In Hell I see men and women who wear striped uniforms that remind me of concentration camp prisoners; some are completely naked; some are huddled in a corner of their cell-room; others are aimless standing in the middle of a courtyard or lying motionless in iron beds. If their eyes are open, they look at the finite; the ones that face the camera are the ones I want to forget. In Purgatory Lu Nan shows how in many of the areas where he spent so many years “there are no spaces of worship; to exercise their faith people have to use reserve or secrecy.” The images show a heritage of Mao’s Cultural Revolution; even today these believers live under the supervision of the Chinese regime and are prohibited from maintaining places of worship other than the official ones, which are outside the control of the Vatican. Paradise completes the trilogy and portrays “the very harmonious relations between rural families, the various generations, and how they relate to the environment.” The photographs accompany the cycle of the four seasons and the agricultural activities that mark the rhythm of life. There is a happiness in those images that almost makes me forget the horror of the photographs in Hell and the suppression shown in Purgatory. But even in “paradise”, how primitive are their circumstances…

Spelling the truth

Wherever one looks at the trilogy, one can see an extensive portrait of the human condition in images of abandonment, despair, violence, pain, resignation, faith, resilience, introspection, pride, hope, affection and transcendence. Lu Nan is not a political commentator. He crosses the territories of his subjects in a more philosophical way. His message is not a political scream: it is a cry of recognition of human dignity. “I am not motivated by social criticism or any political statement. My photographs are about people and only address people. I love them and I honor the humanity in their lives,” says Lu Nan. I cannot wait to see his new photographs (of prison life; of life in mega-cities), for I am one of his astonished admirers; my senses are kicked wide awake by his photography. I feel discomfort, revolt, compassion. Looking at Lu Nan’s photos leaves me confused and shocked. But isn’t this what photography should be all about?

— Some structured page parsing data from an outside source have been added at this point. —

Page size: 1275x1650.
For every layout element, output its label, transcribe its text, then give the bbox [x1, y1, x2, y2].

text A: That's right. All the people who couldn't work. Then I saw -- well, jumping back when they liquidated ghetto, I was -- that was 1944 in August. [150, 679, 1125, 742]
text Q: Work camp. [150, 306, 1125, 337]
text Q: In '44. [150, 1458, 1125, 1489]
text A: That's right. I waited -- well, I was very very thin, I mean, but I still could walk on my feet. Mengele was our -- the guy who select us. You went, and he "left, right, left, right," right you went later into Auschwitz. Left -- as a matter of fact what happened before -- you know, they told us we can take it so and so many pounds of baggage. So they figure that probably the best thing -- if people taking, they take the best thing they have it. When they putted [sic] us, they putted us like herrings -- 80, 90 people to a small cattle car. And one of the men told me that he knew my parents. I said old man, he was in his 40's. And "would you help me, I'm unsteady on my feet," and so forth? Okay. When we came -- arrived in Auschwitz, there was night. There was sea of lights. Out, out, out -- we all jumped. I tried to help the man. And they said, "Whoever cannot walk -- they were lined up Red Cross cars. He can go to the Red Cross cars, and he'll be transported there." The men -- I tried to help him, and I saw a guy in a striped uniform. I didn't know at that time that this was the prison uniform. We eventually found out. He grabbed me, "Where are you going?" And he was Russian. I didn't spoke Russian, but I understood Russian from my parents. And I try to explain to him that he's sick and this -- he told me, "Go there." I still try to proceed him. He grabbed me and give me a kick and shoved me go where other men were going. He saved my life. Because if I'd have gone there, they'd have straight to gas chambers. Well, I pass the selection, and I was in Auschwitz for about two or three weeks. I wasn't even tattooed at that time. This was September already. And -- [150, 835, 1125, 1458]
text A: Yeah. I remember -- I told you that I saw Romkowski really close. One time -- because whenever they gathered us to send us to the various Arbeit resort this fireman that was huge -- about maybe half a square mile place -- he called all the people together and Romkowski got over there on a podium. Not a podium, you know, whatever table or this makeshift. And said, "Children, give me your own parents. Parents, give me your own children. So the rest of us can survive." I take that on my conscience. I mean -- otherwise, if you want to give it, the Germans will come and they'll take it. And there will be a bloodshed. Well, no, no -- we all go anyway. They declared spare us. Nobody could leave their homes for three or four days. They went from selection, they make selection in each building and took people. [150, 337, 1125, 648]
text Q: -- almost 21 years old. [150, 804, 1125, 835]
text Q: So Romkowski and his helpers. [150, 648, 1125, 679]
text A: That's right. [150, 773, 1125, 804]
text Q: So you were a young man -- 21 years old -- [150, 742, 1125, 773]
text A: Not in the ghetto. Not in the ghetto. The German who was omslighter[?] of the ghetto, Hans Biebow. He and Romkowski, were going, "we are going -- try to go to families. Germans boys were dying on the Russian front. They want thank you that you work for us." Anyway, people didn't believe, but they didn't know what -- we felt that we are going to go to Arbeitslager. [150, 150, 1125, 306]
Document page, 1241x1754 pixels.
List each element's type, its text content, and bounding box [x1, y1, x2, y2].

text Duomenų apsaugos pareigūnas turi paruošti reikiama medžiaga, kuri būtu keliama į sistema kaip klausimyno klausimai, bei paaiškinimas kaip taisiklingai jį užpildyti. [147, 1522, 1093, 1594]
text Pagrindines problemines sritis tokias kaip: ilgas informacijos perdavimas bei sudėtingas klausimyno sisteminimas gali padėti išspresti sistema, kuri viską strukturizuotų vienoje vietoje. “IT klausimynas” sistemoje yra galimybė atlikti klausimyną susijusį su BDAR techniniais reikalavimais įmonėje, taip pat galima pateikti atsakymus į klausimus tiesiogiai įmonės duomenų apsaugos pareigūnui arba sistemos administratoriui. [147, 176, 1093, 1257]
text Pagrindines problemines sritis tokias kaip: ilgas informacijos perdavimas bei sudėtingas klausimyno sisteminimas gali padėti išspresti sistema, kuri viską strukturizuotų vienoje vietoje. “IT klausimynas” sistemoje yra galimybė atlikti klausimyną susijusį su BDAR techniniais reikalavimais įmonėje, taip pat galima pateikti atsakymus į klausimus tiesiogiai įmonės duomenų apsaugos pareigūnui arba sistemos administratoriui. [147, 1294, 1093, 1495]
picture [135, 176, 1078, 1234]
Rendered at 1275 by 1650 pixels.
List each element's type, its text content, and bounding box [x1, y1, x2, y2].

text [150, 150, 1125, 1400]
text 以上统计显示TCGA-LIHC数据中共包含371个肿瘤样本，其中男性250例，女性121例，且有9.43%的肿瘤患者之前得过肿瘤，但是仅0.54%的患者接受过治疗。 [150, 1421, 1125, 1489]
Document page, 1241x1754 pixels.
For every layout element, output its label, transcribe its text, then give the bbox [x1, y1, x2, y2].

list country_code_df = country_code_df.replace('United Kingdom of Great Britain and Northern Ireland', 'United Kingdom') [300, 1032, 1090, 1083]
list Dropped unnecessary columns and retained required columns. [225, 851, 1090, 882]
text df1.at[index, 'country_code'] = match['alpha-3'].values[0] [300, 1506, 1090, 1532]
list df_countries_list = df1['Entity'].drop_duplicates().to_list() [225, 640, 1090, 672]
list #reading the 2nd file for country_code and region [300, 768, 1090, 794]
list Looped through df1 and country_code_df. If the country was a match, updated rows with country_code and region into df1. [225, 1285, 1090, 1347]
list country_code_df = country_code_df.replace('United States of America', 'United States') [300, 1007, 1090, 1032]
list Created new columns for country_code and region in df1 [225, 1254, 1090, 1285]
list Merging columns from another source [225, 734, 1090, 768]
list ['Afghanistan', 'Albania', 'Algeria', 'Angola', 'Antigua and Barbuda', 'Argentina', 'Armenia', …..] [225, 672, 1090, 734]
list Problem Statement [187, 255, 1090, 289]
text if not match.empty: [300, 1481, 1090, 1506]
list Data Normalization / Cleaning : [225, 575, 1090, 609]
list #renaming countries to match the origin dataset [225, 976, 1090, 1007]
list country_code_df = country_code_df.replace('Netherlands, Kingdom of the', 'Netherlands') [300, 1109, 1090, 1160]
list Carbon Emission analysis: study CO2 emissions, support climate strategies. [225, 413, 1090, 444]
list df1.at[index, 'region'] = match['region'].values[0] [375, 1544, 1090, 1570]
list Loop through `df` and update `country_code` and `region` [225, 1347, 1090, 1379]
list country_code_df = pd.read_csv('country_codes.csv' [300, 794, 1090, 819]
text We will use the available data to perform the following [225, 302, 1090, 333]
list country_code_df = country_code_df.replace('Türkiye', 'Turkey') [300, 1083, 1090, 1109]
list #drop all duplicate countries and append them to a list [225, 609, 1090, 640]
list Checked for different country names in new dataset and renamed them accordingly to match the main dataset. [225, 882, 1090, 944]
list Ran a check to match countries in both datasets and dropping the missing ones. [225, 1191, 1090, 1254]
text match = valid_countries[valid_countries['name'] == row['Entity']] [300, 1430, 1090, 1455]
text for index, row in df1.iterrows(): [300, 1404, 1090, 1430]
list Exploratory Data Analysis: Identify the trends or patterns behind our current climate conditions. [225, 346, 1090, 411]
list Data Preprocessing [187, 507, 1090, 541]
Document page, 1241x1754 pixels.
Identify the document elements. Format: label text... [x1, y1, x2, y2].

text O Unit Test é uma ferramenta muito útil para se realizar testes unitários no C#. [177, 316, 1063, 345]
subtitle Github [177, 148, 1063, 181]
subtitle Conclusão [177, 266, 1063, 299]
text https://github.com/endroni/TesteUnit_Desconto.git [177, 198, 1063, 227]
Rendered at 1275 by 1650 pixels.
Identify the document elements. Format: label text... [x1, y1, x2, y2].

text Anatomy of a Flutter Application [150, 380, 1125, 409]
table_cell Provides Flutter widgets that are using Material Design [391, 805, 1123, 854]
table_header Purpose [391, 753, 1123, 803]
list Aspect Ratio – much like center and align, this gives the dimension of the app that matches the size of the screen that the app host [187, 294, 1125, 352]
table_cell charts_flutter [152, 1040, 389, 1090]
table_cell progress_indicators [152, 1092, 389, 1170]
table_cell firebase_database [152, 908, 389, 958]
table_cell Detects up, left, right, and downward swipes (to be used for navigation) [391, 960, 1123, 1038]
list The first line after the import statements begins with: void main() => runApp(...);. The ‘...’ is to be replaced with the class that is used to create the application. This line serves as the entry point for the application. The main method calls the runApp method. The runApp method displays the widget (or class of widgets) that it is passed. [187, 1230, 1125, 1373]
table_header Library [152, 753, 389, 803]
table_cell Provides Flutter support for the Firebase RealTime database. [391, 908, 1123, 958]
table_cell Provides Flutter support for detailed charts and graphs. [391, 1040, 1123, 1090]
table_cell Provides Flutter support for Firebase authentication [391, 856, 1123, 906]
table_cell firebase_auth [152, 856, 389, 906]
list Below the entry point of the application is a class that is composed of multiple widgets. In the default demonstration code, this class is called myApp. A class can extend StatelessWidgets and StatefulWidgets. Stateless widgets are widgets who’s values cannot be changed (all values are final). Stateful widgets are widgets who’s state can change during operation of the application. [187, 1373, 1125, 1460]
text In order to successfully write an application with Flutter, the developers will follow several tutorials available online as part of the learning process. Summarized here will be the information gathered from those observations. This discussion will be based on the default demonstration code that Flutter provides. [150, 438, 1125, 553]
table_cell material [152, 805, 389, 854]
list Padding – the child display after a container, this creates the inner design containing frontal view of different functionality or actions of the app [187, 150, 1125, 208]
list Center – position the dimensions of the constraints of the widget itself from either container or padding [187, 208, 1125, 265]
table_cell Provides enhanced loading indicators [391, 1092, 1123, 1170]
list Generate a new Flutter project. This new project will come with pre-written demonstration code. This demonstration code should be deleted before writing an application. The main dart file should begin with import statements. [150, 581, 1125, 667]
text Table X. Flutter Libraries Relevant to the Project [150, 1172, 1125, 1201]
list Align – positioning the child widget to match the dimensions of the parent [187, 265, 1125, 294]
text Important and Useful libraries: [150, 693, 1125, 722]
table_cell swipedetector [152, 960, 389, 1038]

Talking about “truth”. I was just reminded of a project by Dutch photographer Geertjan Dusseljee, who was taking realistic photos of a large series of low-end Belgian homes. He wanted to publish the series and told the printer “to print the book as shitty as possible, to convey the wretched and pathetic atmosphere.” It was a complicated and difficult book production; recreating the shabbiness and desolation of the homes wasn’t at all easy. While producing “beauty” is no big deal in our time.